** Opening SOURCE INFORMATION block **
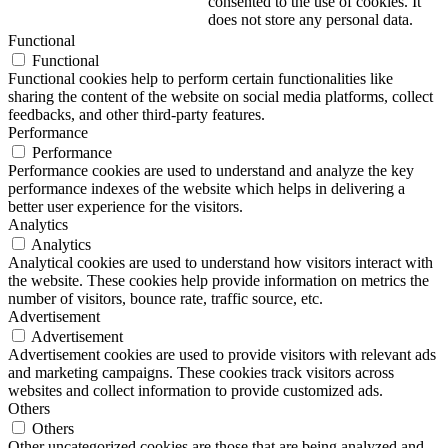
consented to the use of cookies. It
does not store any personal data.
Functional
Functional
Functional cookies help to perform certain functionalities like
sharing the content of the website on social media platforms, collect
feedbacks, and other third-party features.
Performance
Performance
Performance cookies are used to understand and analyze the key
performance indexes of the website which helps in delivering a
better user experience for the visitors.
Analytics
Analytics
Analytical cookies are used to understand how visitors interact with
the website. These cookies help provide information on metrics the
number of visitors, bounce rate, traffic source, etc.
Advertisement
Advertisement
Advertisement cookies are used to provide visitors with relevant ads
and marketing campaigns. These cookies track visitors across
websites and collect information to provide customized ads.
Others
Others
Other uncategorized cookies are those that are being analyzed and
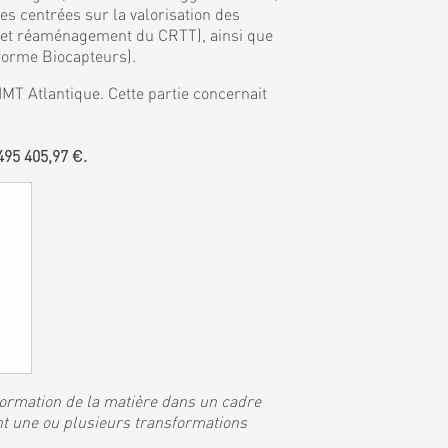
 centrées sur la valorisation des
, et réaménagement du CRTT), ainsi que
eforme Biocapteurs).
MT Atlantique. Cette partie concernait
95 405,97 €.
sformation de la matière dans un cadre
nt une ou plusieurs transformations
** Closing SOURCE INFORMATION block **
** Opening SOURCE INFORMATION block **
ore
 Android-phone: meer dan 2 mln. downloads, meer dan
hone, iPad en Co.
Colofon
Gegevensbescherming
** Closing SOURCE INFORMATION block **
| TO DO |
Please rewrite the rows from the line with "consented to the use of cookies. It" up to and including the line with "performance indexes of", substituting "external" for "third-party" and leaving everything else unchanged.

| RESULT OF THE EXERCISE |
consented to the use of cookies. It
does not store any personal data.
Functional
Functional
Functional cookies help to perform certain functionalities like
sharing the content of the website on social media platforms, collect
feedbacks, and other external features.
Performance
Performance
Performance cookies are used to understand and analyze the key
performance indexes of the website which helps in delivering a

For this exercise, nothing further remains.